Though the United States eliminated malaria in the 1950s, this parasitic disease spread by mosquitoes remains a deadly global threat. Each year, over 400,000 people die from malaria worldwide. People in the United States become infected with drug-resistant strains of Plasmodium falciparum, one of the malaria-causing parasites, while traveling outside the country. Using AMD methods, scientists have developed next generation sequencing and an automated online surveillance system for detecting early signs of resistance in Plasmodium falciparum genes. CDC is sharing this system with global malaria partners to help us track the spread of drug-resistant strains and provide the best treatment options to patients who may be infected with drug-resistant malaria parasites.
Read more about how AMD is tracking global health.
Each year Americans hear news reports on outbreaks of vomiting and diarrhea caused by norovirus. These outbreaks often occur in places where people are in close quarters, such as healthcare facilities, schools, childcare centers, colleges, prisons, cruise ships, and military encampments. CDC monitors the spread of norovirus strains through CaliciNet, a surveillance network of state and local public health laboratories coordinated by CDC. With AMD methods, CDC is developing a next-generation sequencing (NGS) protocol to identify norovirus genetic material in patient stool samples and greatly improve our ability to detect outbreaks faster.
Read more about how AMD is fortifying food safety systems.
Outbreaks of Mycobacterium tuberculosis (TB) continue to be a challenge in the United States. Knowing which people get TB from the same strain of bacteria helps pinpoint outbreaks that otherwise might be hidden. Using AMD methods, CDC is implementing a national genomic surveillance system. By building AMD capacity at CDC and state laboratories, the public health system can more precisely identify who is part of an outbreak and where to target interventions to ensure the greatest impact and better protect people’s health.
Read more about how AMD is developing faster tests.

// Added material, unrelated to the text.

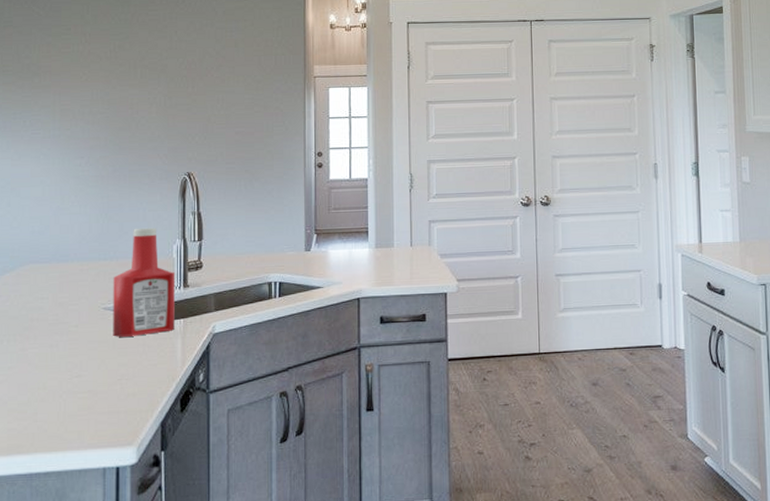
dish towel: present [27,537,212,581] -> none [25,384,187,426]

Sexually transmitted diseases affect millions of people in the United States. These infections can be spread in many ways, including sexual contact and exposure to bodily fluids of an infected person. CDC scientists are using genetic information for the viruses and bacteria that cause these diseases, together with demographic, geographic, and clinical data—such as risk group, age, location, and health status—to detect rapid spread and understand more about how infected people are connected. Combined, this information helps scientists identify more precisely how these diseases are spreading so that outbreaks can be stopped.

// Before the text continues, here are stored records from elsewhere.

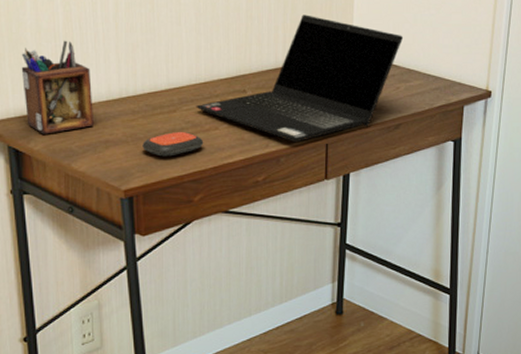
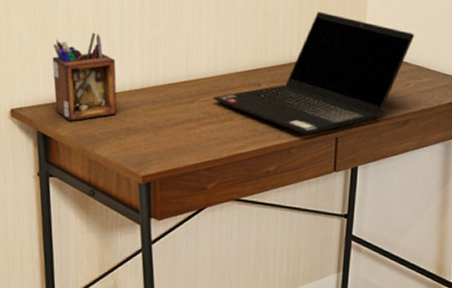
remote control: present [143,131,204,157] -> none [161,121,219,145]

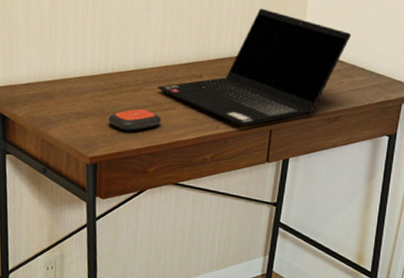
desk organizer: present [52,32,117,121] -> none [11,20,69,103]
remote control: none [161,121,219,145] -> present [108,108,162,131]

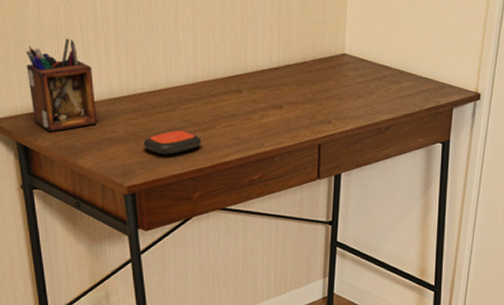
desk organizer: none [11,20,69,103] -> present [25,38,97,132]
laptop computer: present [157,8,352,127] -> none [194,14,396,143]

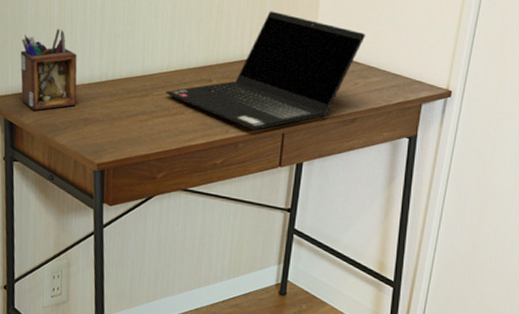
remote control: present [144,130,202,155] -> none [116,114,170,136]
laptop computer: none [194,14,396,143] -> present [166,11,366,131]

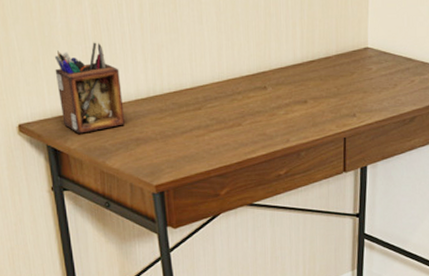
laptop computer: present [166,11,366,131] -> none [219,10,418,137]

Read more about how AMD is battling HIV.
The majority of people infected with hepatitis C virus (HCV) might not be aware of their infection because they may not have been tested and do not feel sick. And for 70%–85% of people who become infected, HCV becomes chronic or lifelong. Left untreated, HCV infection is a serious disease that can result in long-term health problems, and even death. Through AMD investments, CDC scientists built the Global Hepatitis Outbreak and Surveillance Technology (GHOST), a web-based system that links HCV sequence data to track HCV transmission networks. GHOST harnesses the power of novel bioinformatics technology to perform a comprehensive analysis of hepatitis viruses at the click of a button. GHOST is increasing the rate of detection of HCV transmission in the United States. In addition, we may be able to expand this modern molecular surveillance to other infectious diseases, which could help establish a platform for effective collaboration and communication across the public health system.